Aqui na minha comunidade temos dois candidatos à vereança, Chinelinho e Índio da Verdura, mas candidatos alienígenas costumam invadir a nossa praia na tentativa de angariar votos. Domingo passado ocorreu uma dessas invasões.
Vem um candidato a Prefeito na frente e uma multidão de candidatos a vereador atrás, alardeados por um foguetório irritante, a incomodar os comunitários. Desconhecem que os nossos domingos são dedicados ao sossego depois de uma semana toda de barulho atroz, proveniente dos vendedores de gás e vendedores de panelas, redes, salgados e afins, além do caminhão de lixo, galo cantando, cachorro latindo, gato miando, uma zoeira danada.
Parte da população local gosta de deitar-se na praia e ali tirar uma soneca reparadora. Outra parte gosta de ficar em casa, assando coração e asa de galinha na churrasqueira de tijolos e beber uma cerveja geladinha. Este é o nosso domingo. E vem essa turma a tumultuar o sossego público.
Os mais curiosos vão até o calçadão da praia para ver o que está acontecendo. O candidato a Prefeito vem na frente cumprimentando a gente e nós, por educação, estendemos a mão. Depois que o candidato se afasta, Seu Broa pergunta: “Quem é este cara?”. Seu Broa, de idade ignorada, talvez uns setenta, é empresário na área de reciclagem, é ele o catador de latinhas aqui na comunidade. Nós sempre deixamos as latinhas em sacos separados dos demais, para facilitar o seu trabalho e para evitar que ele fique remexendo a intimidade dos nossos lixos. “Ele é candidato a Prefeito”, responde Capitão, cabo reformado da PM, que tem o costume de matar pombos com a sua espingarda de ar comprimido. Capitão detesta pombos, diz que traz doença. Seu Broa faz um muxoxo: “Meu candidato é o Chinelinho”. E o assunto passou a girar em torno da política.

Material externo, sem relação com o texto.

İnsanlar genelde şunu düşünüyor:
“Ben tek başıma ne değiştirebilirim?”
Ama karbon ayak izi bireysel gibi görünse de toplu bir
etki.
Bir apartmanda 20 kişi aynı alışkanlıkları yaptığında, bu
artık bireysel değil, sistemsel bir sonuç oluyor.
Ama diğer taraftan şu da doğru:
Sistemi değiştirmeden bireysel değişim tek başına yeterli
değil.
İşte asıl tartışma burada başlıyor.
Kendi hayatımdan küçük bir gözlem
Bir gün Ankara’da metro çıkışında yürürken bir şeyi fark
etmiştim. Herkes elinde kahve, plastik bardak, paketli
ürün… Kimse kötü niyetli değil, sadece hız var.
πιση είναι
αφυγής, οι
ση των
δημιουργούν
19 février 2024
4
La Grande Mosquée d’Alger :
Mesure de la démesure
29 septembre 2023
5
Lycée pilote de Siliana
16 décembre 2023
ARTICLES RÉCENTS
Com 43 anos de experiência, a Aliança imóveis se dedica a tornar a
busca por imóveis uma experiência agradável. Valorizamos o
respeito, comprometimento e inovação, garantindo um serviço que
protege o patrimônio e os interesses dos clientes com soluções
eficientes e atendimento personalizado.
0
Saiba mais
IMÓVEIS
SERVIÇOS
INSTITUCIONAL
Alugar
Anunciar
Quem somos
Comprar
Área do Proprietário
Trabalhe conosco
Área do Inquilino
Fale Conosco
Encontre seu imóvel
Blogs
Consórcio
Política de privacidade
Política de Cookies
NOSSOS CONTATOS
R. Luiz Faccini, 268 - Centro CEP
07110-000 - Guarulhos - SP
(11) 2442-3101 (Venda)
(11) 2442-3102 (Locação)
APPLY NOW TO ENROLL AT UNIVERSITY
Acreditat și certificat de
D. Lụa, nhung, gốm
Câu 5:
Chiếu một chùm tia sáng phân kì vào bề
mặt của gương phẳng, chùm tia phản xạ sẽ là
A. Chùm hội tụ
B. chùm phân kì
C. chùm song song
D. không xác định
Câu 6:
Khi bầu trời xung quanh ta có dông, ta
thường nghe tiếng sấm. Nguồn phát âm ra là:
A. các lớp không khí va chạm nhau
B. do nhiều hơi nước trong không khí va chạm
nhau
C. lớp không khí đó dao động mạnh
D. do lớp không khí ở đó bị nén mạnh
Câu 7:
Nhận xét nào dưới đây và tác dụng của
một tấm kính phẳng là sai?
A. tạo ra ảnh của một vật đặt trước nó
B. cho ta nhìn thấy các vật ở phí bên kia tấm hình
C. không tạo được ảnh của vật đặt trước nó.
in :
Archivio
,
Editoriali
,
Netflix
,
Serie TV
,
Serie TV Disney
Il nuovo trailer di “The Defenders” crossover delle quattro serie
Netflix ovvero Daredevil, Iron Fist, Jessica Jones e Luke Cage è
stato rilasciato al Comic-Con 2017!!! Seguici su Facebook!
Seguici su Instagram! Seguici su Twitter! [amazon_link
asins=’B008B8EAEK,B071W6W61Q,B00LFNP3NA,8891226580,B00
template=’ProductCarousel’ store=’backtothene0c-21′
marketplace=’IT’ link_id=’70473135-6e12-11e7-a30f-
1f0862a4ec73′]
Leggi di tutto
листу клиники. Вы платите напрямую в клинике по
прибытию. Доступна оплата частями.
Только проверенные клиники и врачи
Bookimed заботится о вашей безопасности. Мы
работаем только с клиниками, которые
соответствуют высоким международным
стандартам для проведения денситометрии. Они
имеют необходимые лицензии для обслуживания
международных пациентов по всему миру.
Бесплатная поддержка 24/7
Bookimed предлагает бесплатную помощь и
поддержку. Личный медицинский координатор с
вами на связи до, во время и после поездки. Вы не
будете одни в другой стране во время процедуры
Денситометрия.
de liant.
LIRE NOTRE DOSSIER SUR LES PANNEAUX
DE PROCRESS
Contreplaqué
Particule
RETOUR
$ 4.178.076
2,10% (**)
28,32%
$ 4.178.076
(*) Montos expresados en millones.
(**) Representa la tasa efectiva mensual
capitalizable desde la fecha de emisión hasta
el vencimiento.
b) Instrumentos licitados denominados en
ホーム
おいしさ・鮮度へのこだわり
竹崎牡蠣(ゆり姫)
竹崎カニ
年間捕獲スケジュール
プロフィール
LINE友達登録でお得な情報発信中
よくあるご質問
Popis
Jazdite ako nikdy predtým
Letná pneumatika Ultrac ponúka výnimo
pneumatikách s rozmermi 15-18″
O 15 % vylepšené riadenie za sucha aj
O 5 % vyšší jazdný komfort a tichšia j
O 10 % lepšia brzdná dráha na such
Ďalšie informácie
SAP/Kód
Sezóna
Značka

O Seu Broa me faz uma pergunta: “O senhor, que é doutor, acha justo eu não pagar o pitiú?”. Entendi que ele se referia ao IPTU. “Por que o senhor não paga?”, perguntei. “A Prefeitura não me manda a conta”, respondeu. Capitão entra na conversa: “O senhor não paga porque é velho, velho não paga pitiú”. Seu Broa reagiu: “Ah é? O doutor aqui, que é tão velho quanto eu, paga pitiú?”. “Eu pago”, respondi. “Tá vendo? É perseguição política que a Prefeitura faz comigo”, disse irritado Seu Broa. Dona Zica, que frita peixe num quiosque, participa da conversa: “Eu pago pitiú todo ano, em prestação, pago lá na loteria, tudo certinho”. “Por que o senhor acha que é perseguição política?”, pergunta Capitão ao Seu Broa. “Porque eu não deixo as latinhas pro lixeiro vender, tá entendendo? Eu pego tudo e a Prefeitura fica na mão, olha o prejuízo que eu dou a ela”. “Mas não é bom para o senhor não pagar o IPTU? É menos uma despesa!”, digo eu. “Ah é? E como vou provar que a casa é minha se não pago o pitiú?”. Dona Zica interfere: “Se alguém falar que a minha casa não é minha eu esfrego o papel do pitiú na cara de quem falou, eu guardo tudo”. “A senhora está certa”, disse Seu Broa. E continuou: “Já falei com o Chinelinho e ele prometeu botar o meu nome lá, para pagar pitiú, só quero ver”.
Chinelinho já começa a fazer suas promessas de campanha.